Because snow leopards are the top carnivore of their ecosystem, supporting a healthy population of prey species is vital to our conservation efforts. To better understand the snow leopard’s prey base, we use two important techniques.

Ecological surveys to determine population sizes

Just like the snow leopard, the animals they hunt are constantly on the move. This makes it difficult to accurately estimate the number of individual animals in a particular area. Our research team worked internationally to overcome this challenge, and standardized a new field technique called the Double Observer Survey. This method accounts for the snow leopard’s rough mountain terrain. With this, we created the first estimates for snow leopard prey populations.

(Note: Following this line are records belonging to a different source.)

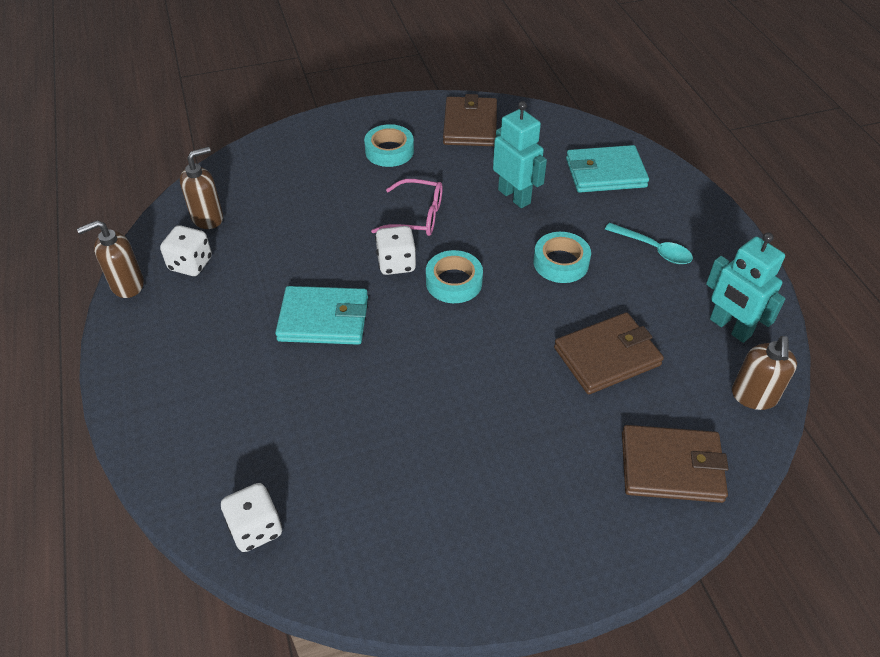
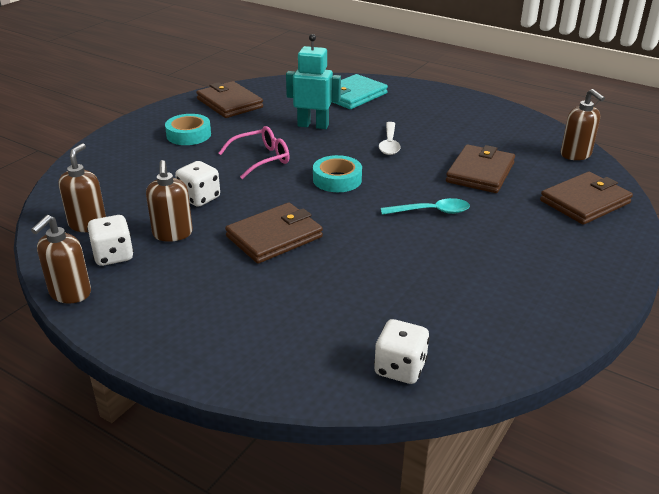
camera: 40 degrees left, 15 degrees down
turquoise wallet [275,286,368,345] -> brown wallet [225,203,323,263]
white dice [375,226,416,275] -> white dice moved to [175,161,220,207]
turquoise tape [533,232,591,283] -> white spoon [379,122,401,155]
turquoise spoon [605,223,693,264] -> turquoise spoon moved to [381,198,470,215]
turquoise robot [706,232,786,343] -> none
none -> brown soap dispenser [146,160,193,242]

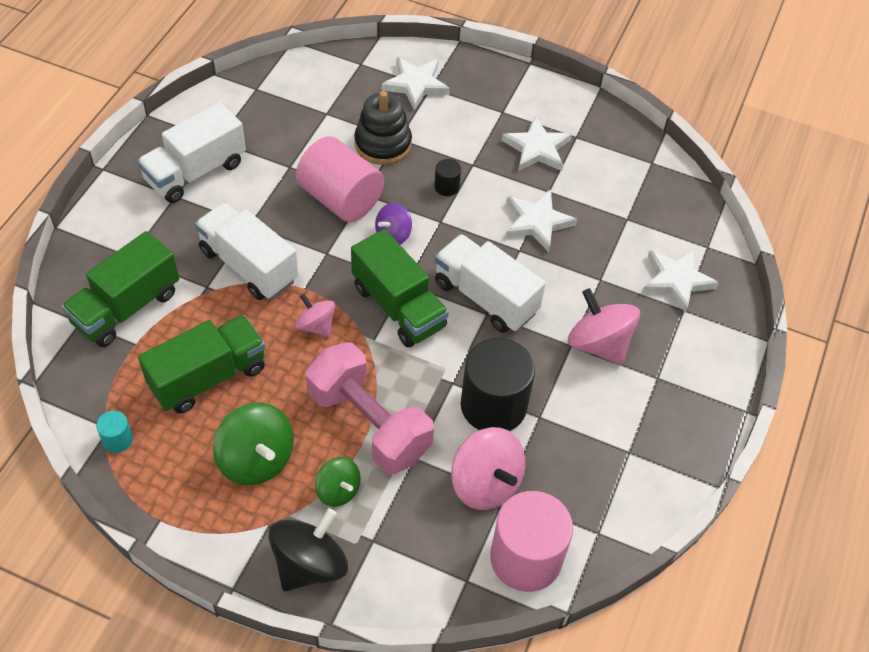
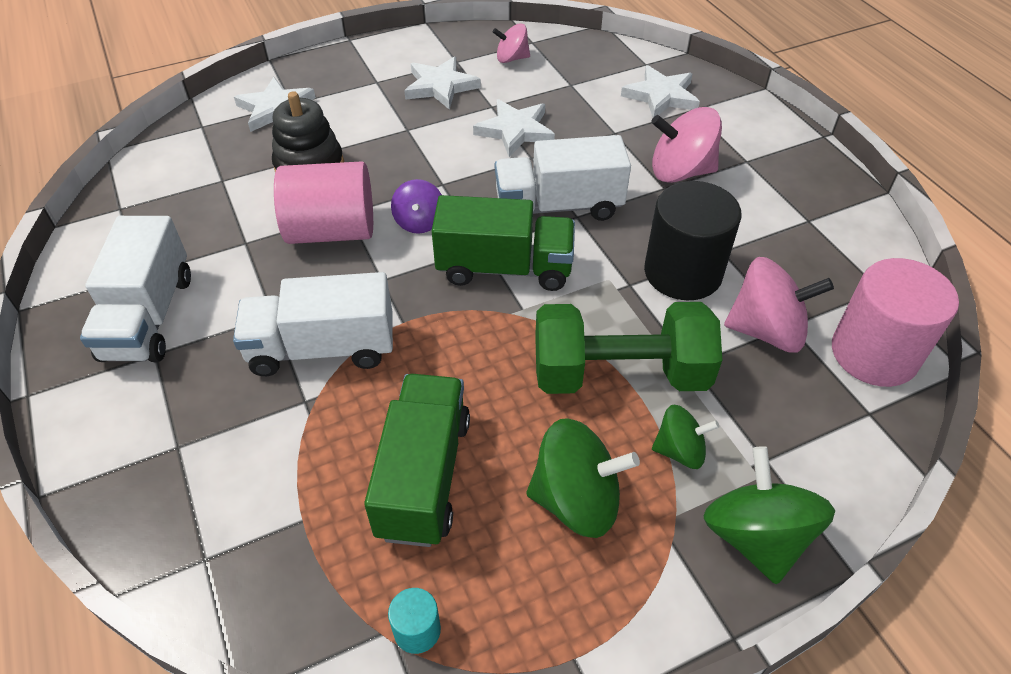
camera: 45 degrees left, 5 degrees down
green truck [61,231,179,347] -> none
black spinning top [268,508,348,591] -> green spinning top [704,446,835,584]
pink spinning top [295,294,335,337] -> pink spinning top moved to [493,23,530,63]
pink dumbbell [306,342,434,474] -> green dumbbell [535,302,722,394]
black cylinder [434,159,461,196] -> none

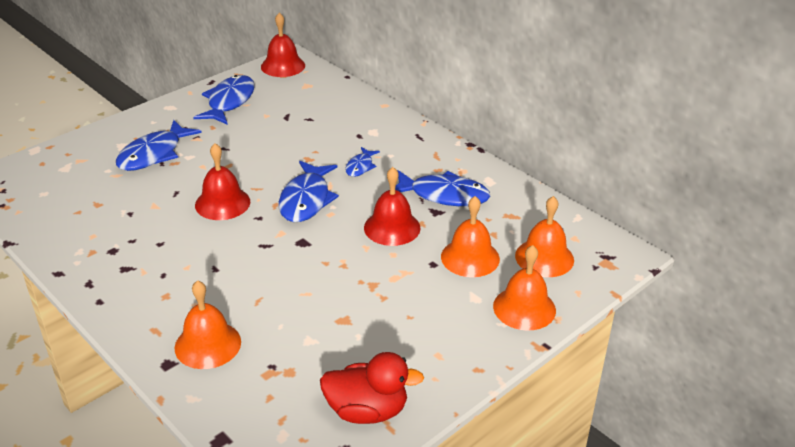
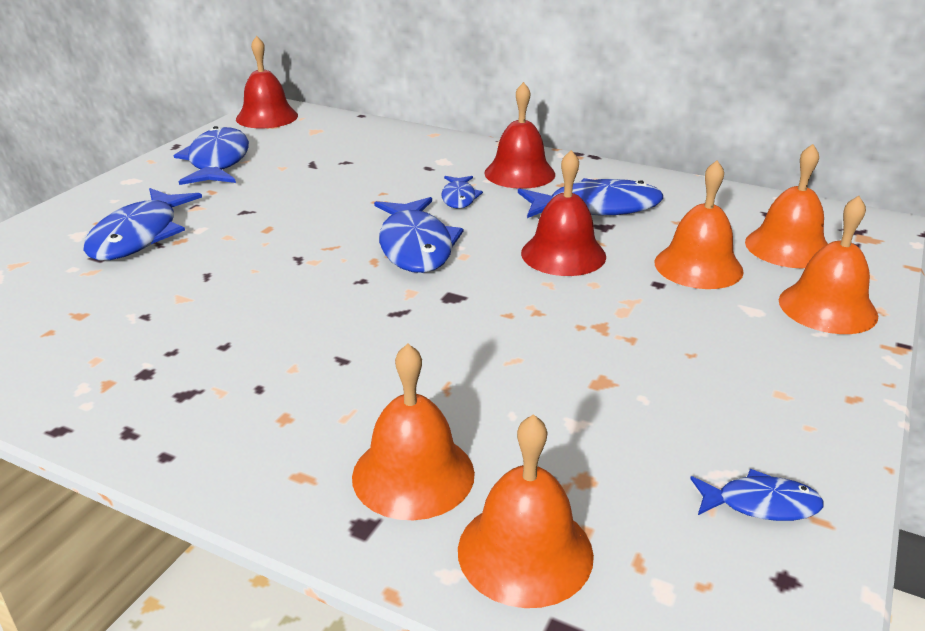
camera: 20 degrees left, 5 degrees down
red bell [195,143,250,220] -> red bell moved to [484,82,555,189]
red duck [320,352,424,424] -> blue fish [690,469,823,521]
none -> orange bell [458,414,594,608]

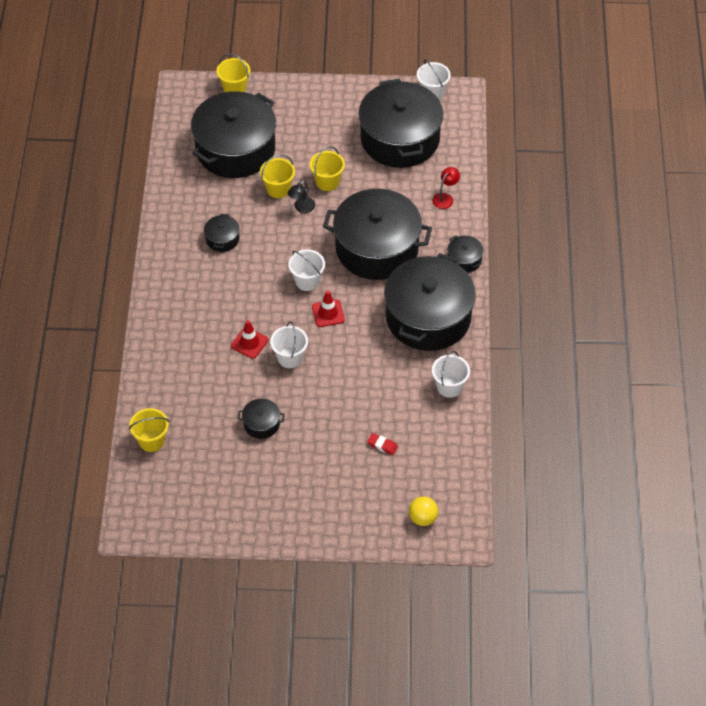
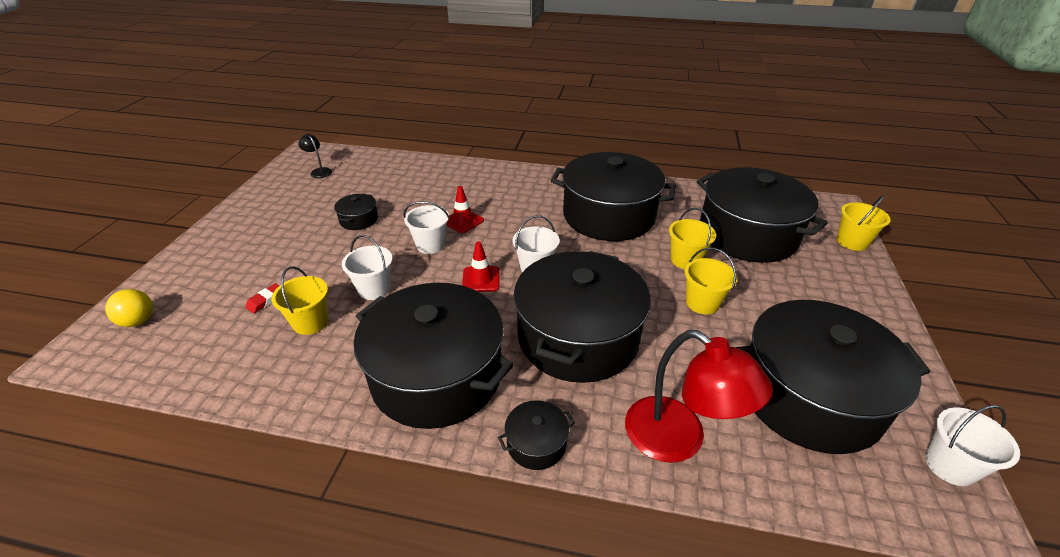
camera: 100 degrees right, 15 degrees down
yellow bucket [129,408,169,452] -> yellow bucket moved to [272,266,328,335]
black pot [204,214,240,252] -> black pot [551,152,676,241], size x2.46
black lamp [288,181,315,213] -> black lamp moved to [298,134,332,178]
white bucket [432,351,470,398] -> white bucket moved to [342,235,393,300]
red lamp [433,167,460,209] -> red lamp [625,330,773,463], size x2.13

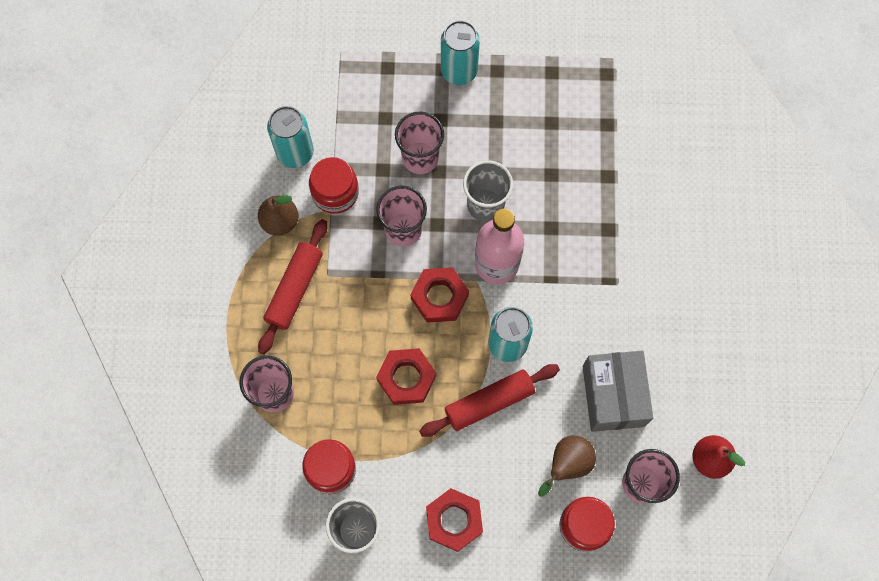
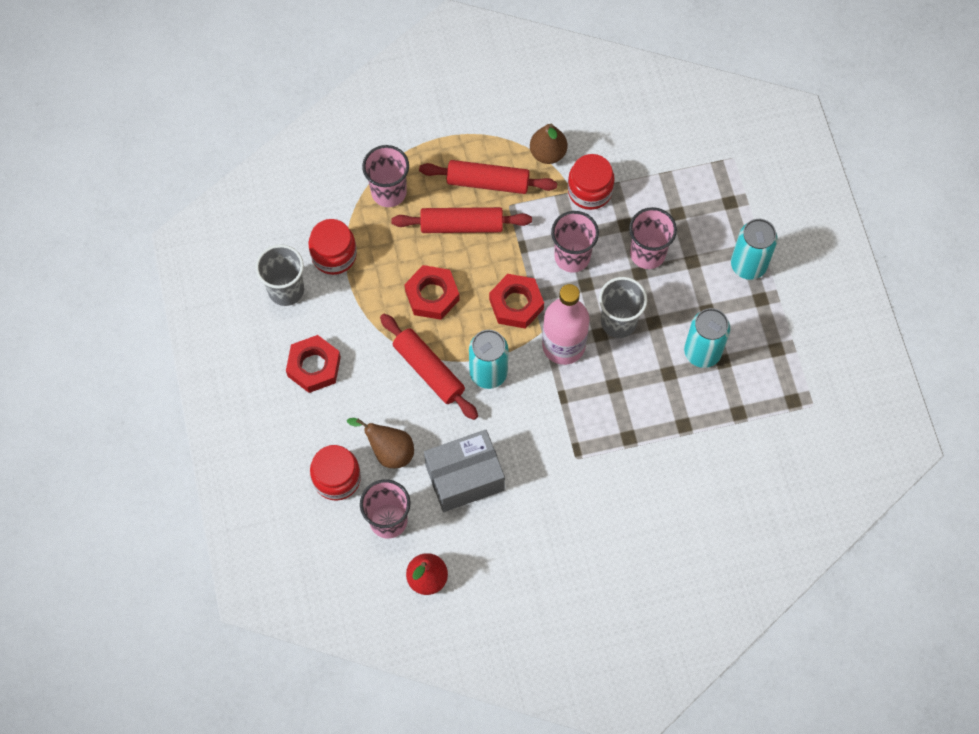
camera: 75 degrees right, 5 degrees down
turquoise can [267,106,314,168] -> turquoise can moved to [684,308,730,368]
none -> red rolling pin [391,207,532,233]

Genetic research to understand the snow leopard’s diet

Researchers also evaluate snow leopard fecal samples to gain an understanding of the snow leopard’s diet. By analyzing the genetic material found in snow leopard scat, we can determine what animals the snow leopard depends on the most.

These studies are taking place in all 5 countries where the Snow Leopard Trust works. As a result, we now know that the key prey species are ibex, markhor, blue sheep and argali. Snow leopards depend on these species as a primary food source, but they have been known to hunt smaller animals like marmots, hares, and large birds.

This knowledge helps us focus our efforts on protecting the prey species snow leopards rely on the most. Our ecological surveys have shown that one of the biggest threats to snow leopard prey is competition for food from domestic herbivores such as sheep, goats, cattle and yaks. Herding communities living in snow leopard habitat areas graze their herds on the same plant material that wild animals eat. As these domestic herds continue to grow, wild ibex, markhor, blue sheep and argali populations continue to dwindle.

Additionally, these wild prey animals are poached for meat and sport hunting, decreasing population sizes even further. In order to protect these animals, the Snow Leopard Trust is working to create conservation programs that address the issues of over-grazing and poaching.